▶ [Task details]:
Retype only the lines from the top of the records to the line with "An jeder Grenzfläche", including that line but none of the pictures.

Saved entries:
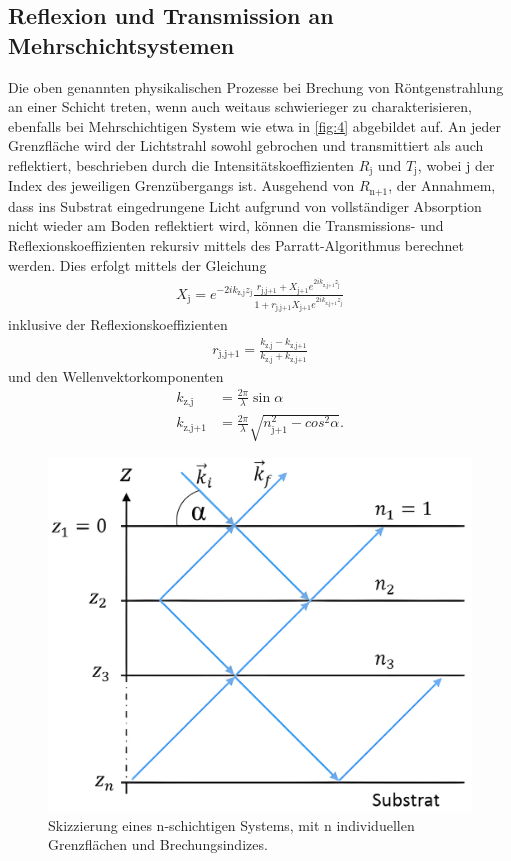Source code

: \documentclass[12pt]{article}
\begin{document}
\subsection{Reflexion und Transmission an Mehrschichtsystemen}\label{subsec:multilevel}
Die oben genannten physikalischen Prozesse bei Brechung von Röntgenstrahlung an einer Schicht treten, wenn auch weitaus schwierieger zu charakterisieren, ebenfalls bei Mehrschichtigen System wie etwa in \autoref{fig:4} abgebildet auf.
An jeder Grenzfläche wird der Lichtstrahl sowohl gebrochen und transmittiert als auch reflektiert, beschrieben durch die Intensitätskoeffizienten $R_\text{j}$ und $T_\text{j}$, wobei $\text{j}$ der Index des jeweiligen Grenzübergangs ist.
Ausgehend von $R_\text{n+1}$, der Annahmem, dass ins Substrat eingedrungene Licht aufgrund von vollständiger Absorption nicht wieder am Boden reflektiert wird, können die Transmissions- und Reflexionskoeffizienten rekursiv mittels des Parratt-Algorithmus berechnet werden.\cite{parratt}
Dies erfolgt mittels der Gleichung
\begin{align}
  X_\text{j} = e^{-2ik_\text{z,j}z_\text{j}}\frac{r_\text{j,j+1}+X_\text{j+1}e^{2ik_\text{z,j+1}z_\text{j}}}{1+r_\text{j,j+1}X_\text{j+1}e^{2ik_\text{z,j+1}z_\text{j}}}
\end{align}
inklusive der Reflexionskoeffizienten
\begin{align}
  r_\text{j,j+1}=\frac{k_\text{z,j}-k_\text{z,j+1}}{k_\text{z,j}+k_\text{z,j+1}}
\end{align}
und den Wellenvektorkomponenten
\begin{align}
  k_\text{z,j}&=\frac{2\pi}{\lambda}\sin{\alpha}\\
  k_\text{z,j+1}&=\frac{2\pi}{\lambda}\sqrt{n_\text{j+1}^2-cos^2{\alpha}}\text{.}
\end{align}
\begin{figure}[H]
  \centering
  \includegraphics[scale=0.12]{Ressourcen/mehrschicht.png}
  \caption{Skizzierung eines n-schichtigen Systems, mit n individuellen\\ Grenzflächen und Brechungsindizes\cite{juwi2015}.}\label{fig:4}
\end{figure}
\end{document}
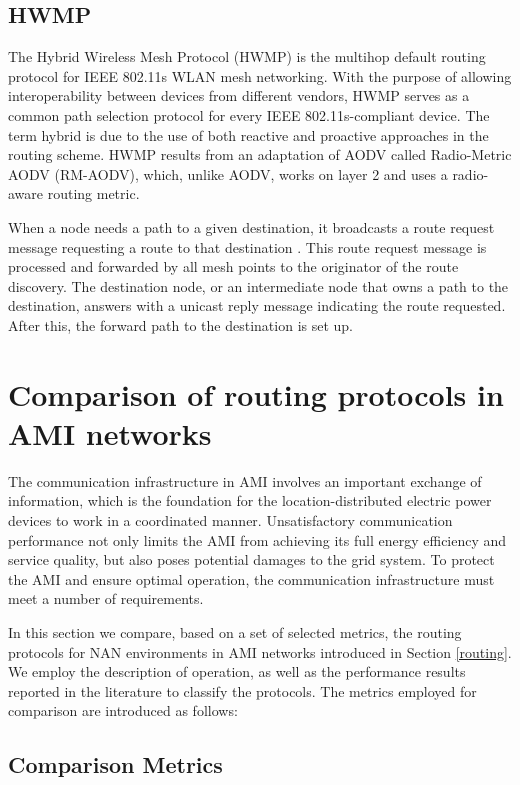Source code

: \documentclass[11pt,draftclsnofoot,onecolumn]{IEEEtran}
\begin{document}
\subsection{HWMP}\label{hwmp}

The Hybrid Wireless Mesh Protocol (HWMP) is the multihop default routing protocol for IEEE 802.11s WLAN mesh networking. With the purpose of allowing interoperability between devices from different vendors, HWMP serves as a common path selection protocol for every IEEE 802.11s-compliant device. The term hybrid is due to the use of both reactive and proactive approaches in the routing scheme. HWMP results from an adaptation of AODV called Radio-Metric AODV (RM-AODV), which, unlike AODV, works on layer 2 and uses a radio-aware routing metric. 

When a node needs a path to a given destination, it broadcasts a route request message requesting a route to that destination \cite{Bahr2006}. This route request message is processed and forwarded by all mesh points to the originator of the route discovery. The destination node, or an intermediate node that owns a path to the destination, answers with a unicast reply message indicating the route requested. After this, the forward path to the destination is set up. 


\section{Comparison of routing protocols in AMI networks}\label{metrics}

The communication infrastructure in AMI involves an important exchange of information, which is the foundation for the location-distributed electric power devices to work in a coordinated manner. Unsatisfactory communication performance not only limits the AMI from achieving its full energy efficiency and service quality, but also poses potential damages to the grid system. To protect the AMI and ensure optimal operation, the communication infrastructure must meet a number of requirements.

In this section we compare, based on a set of selected metrics, the routing protocols for NAN environments in AMI networks introduced in Section \ref{routing}. We employ the description of operation, as well as the performance results reported in the literature to classify the protocols. The metrics employed for comparison are introduced as follows:

\subsection{Comparison Metrics}
\end{document}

▶ [Solution to this task]:
Source code

: \documentclass[12pt]{article}
\begin{document}
\subsection{Reflexion und Transmission an Mehrschichtsystemen}\label{subsec:multilevel}
Die oben genannten physikalischen Prozesse bei Brechung von Röntgenstrahlung an einer Schicht treten, wenn auch weitaus schwierieger zu charakterisieren, ebenfalls bei Mehrschichtigen System wie etwa in \autoref{fig:4} abgebildet auf.
An jeder Grenzfläche wird der Lichtstrahl sowohl gebrochen und transmittiert als auch reflektiert, beschrieben durch die Intensitätskoeffizienten $R_\text{j}$ und $T_\text{j}$, wobei $\text{j}$ der Index des jeweiligen Grenzübergangs ist.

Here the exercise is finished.